A startling new study has profound implications for school improvement efforts. From Reuters:
A murder in the neighborhood can significantly knock down a child's score on an IQ test, even if the child did not directly witness the killing or know the victim, U.S. researchers reported Monday.
The findings have implications both for crime control efforts and for the heavy reliance on standardized tests, said New York University sociology professor Patrick Sharkey, who conducted the study.
They can also explain about half the achievement gap between blacks and whites on such tests, he reported in the Proceedings of the National Academy of Sciences.
HALF the achievement gap!!!
As I have reported in this blog, the five “chronically underperforming schools” on the state list for restructuring in Oakland are all within a five mile radius, and all in neighborhoods rife with street crime and violent murders. In 2008, 124 people were murdered in Oakland, the vast majority African American - some were high school students. This map shows the areas where these murders occurred, and the neighborhoods with the densest markers are precisely where the chronically low-performing schools lie.
This corresponds closely with a dramatic study done several years ago focusing on the prevalence of PTSD among children who live in violent neighborhoods.
Researchers found that:
As many as one-third of children living in our country's violent urban neighborhoods have PTSD, according to recent research and the country's top child trauma experts - nearly twice the rate reported for troops returning from war zones in Iraq.
According to a social worker who works with these children:
“PTSD can look a lot like attention-deficit disorder ... with the lack of concentration, poor grades and inability to sit still.”
Teachers of students in these neighborhoods are familiar with these symptoms.

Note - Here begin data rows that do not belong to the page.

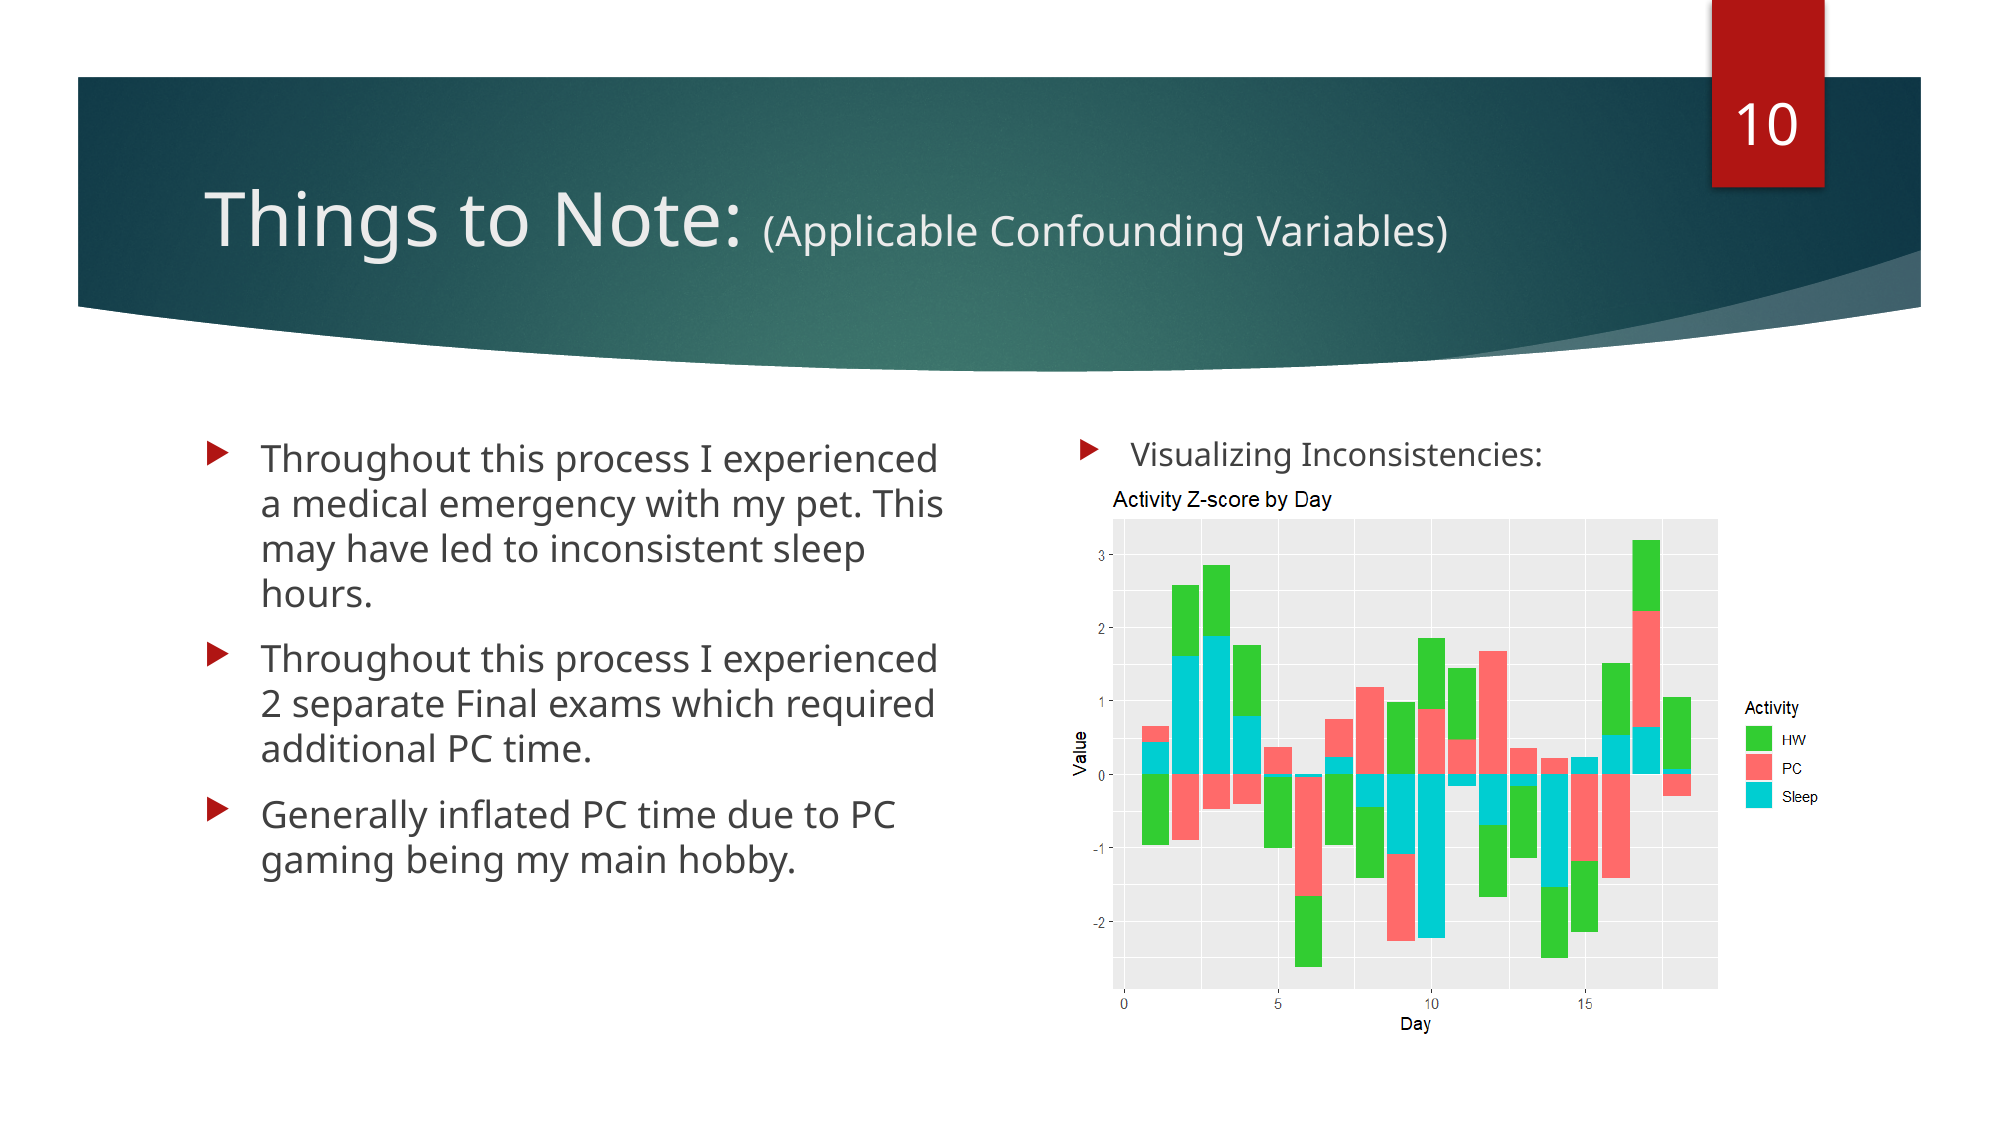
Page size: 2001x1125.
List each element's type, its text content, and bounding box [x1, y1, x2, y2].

list Throughout this process I experienced a medical emergency with my pet. This may have led to inconsistent sleep hours. Throughout this process I experienced 2 separate Final exams which required additional PC time. Generally inflated PC time due to PC gaming being my main hobby. [189, 427, 982, 988]
text_box Visualizing Inconsistencies: [1062, 426, 1625, 479]
title Things to Note: (Applicable Confounding Variables) [189, 158, 1638, 275]
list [1062, 480, 1836, 1042]
slide_number 10 [1698, 48, 1836, 175]
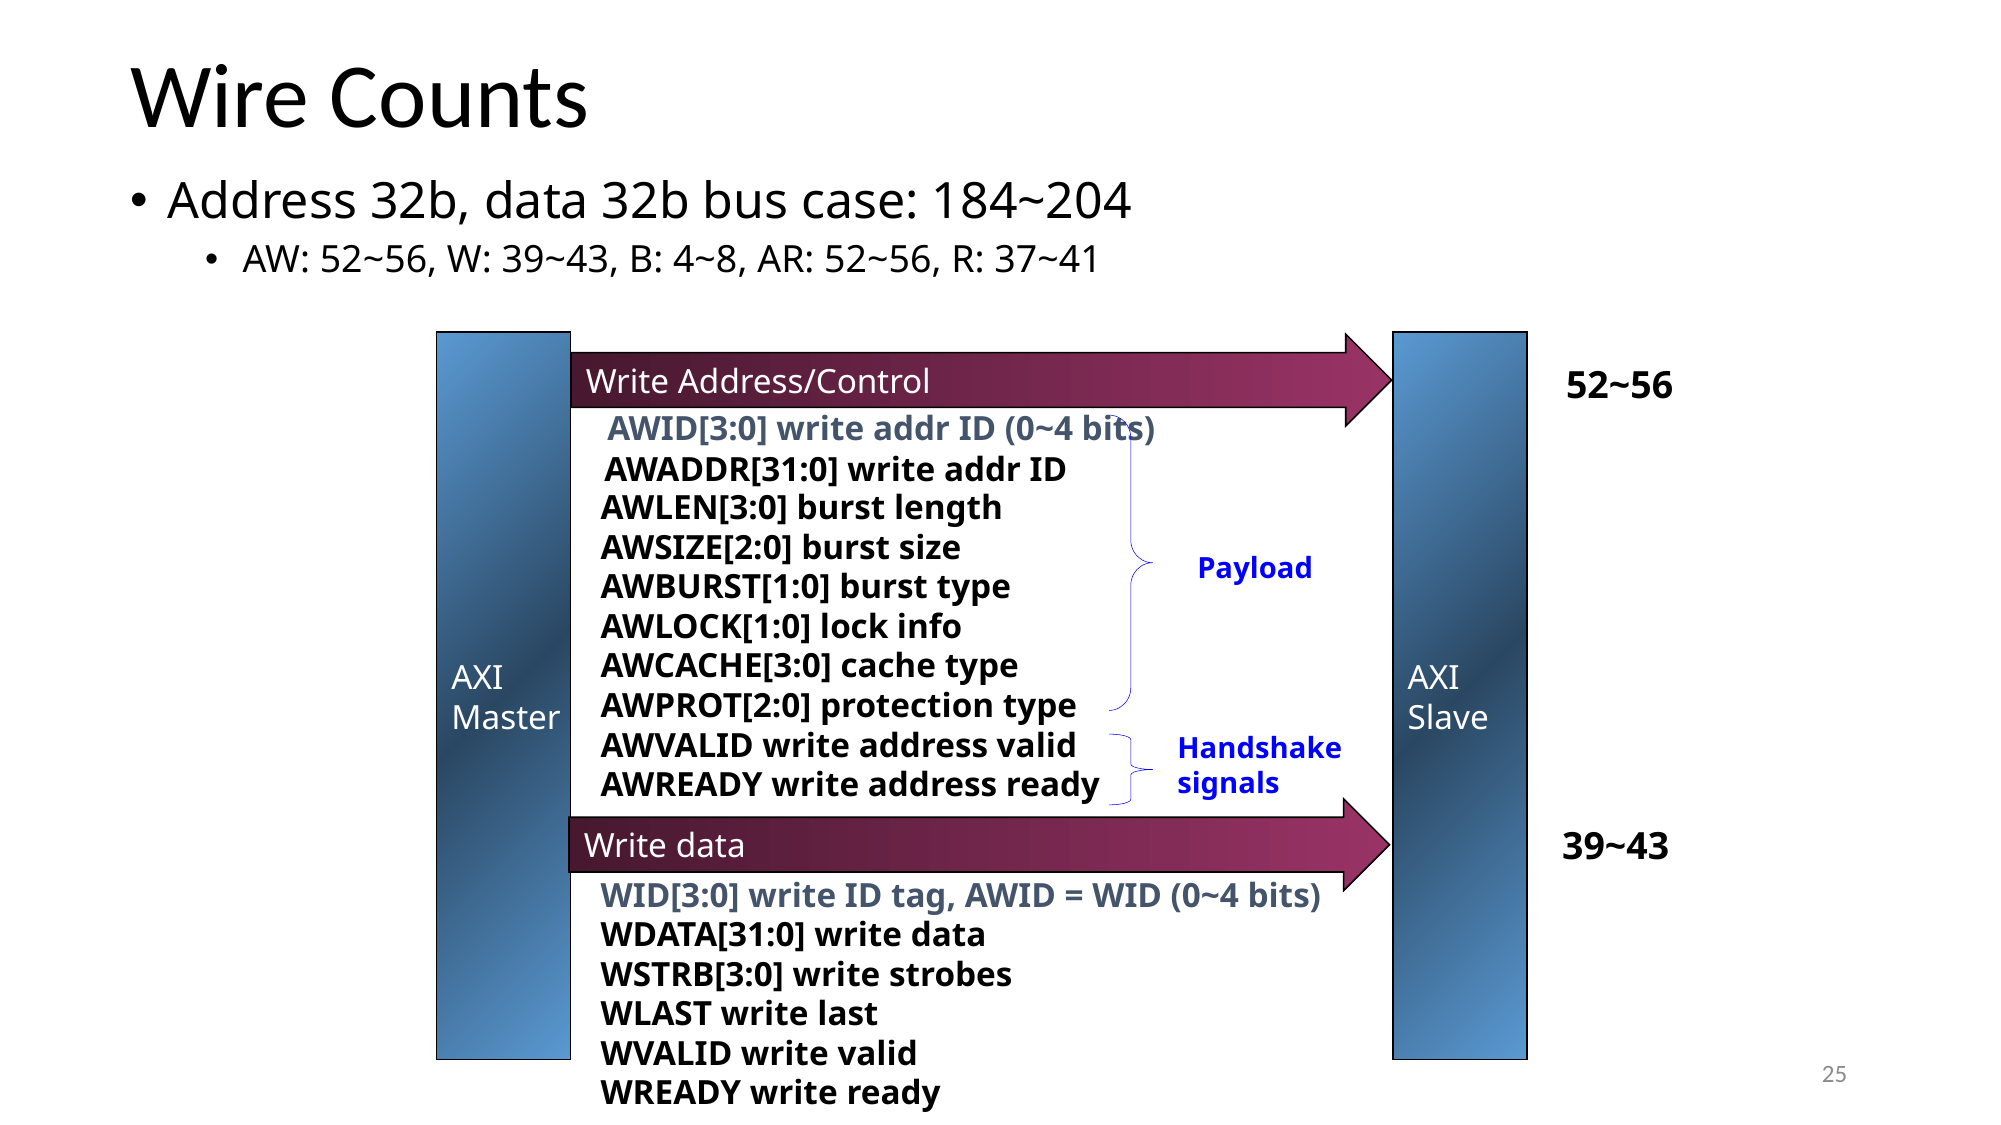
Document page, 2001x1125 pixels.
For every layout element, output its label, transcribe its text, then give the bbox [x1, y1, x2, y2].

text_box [436, 331, 1527, 1060]
list Address 32b, data 32b bus case: 184~204 AW: 52~56, W: 39~43, B: 4~8, AR: 52~56, R: 37~41 [115, 192, 1675, 305]
slide_number 25 [1412, 1042, 1863, 1103]
text_box WREADY write ready [585, 1064, 1206, 1119]
text_box 52~56 [1551, 353, 1689, 414]
title Wire Counts [115, 4, 1675, 192]
text_box 39~43 [1547, 814, 1685, 874]
text_box WVALID write valid [585, 1060, 1237, 1080]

There is another aspect of this that I have observed. You might think that in such a violent environment people would look to authorities like the police for safety - and occasionally they do. But among the youth, the police are often feared and despised. Students wear t-shirts that say “Stop Snitching,” to put pressure on one another not to cooperate with police. The police are perceived by many as a hostile occupying force in these neighborhoods. This suspicious attitude towards authority spills over into the schools and corrodes relationships between students and teachers as well.
I believe the pressure to raise test scores makes this divide even worse. Teachers are given less and less leeway to meet their students where they are, to focus education on topics of intrinsic interest to the students, and must focus instead on covering large amount of content attached to rigid timelines. And the designation of students as Far Below Basic reinforces the perceptions many students have that they are not capable of succeeding in school.
But the larger question this raises is what the root cause of the achievement gap itself is. Most current “reform” strategies (such as those in Race to the Top and the ESEA Blueprint) are rooted in the belief that the differences in achievement are a result of good versus poor teaching. Of course a highly effective teacher can make a huge difference, but the pervasive effects of environmental factors such as violence, poverty and nutrition are going to exert constant downward pressure on the academic performance of students in these neighborhoods. And we can close down and reopen schools every four or five years for the next century and still not be likely to make hungry, traumatized children into eager learners.
We will be far more successful when we recognize that teachers at these schools face particular challenges, and provide systemic supports to give them additional time and resources to cope with these conditions. If students are coming to school traumatized by violence, they need counseling. They need teachers with the flexibility to drop the Dibbles for a day and have a class discussion on the drive by shooting that occurred the night before. They need nutrition programs to ensure they are well-fed. Sadly, most of these services are currently being severely cut, rather than expanded, due to the lack of funds.
Most of all, these schools need to be elevated as places of honor in their communities, not denigrated by the State and Federal government labeling them and their teachers as failures.
The subject of “turn-around schools” was the focus of the Teachers’ Letters to Obama teach-in Tuesday, July 13. We heard from Congresswoman Judy Chu, who has introduced legislation in Congress called Strengthening Our Schools, which offers a much sounder framework for school improvement. We also spoke with Diane Ravitch, who has been a vocal critic of NCLB and its step-children, Race to the Top and the ESEA Blueprint. The recording of the dynamic session can be heard HERE.
What do you think? Have you seen the effect of violence on your students’ academic achievement? How should we be supporting teachers at these schools?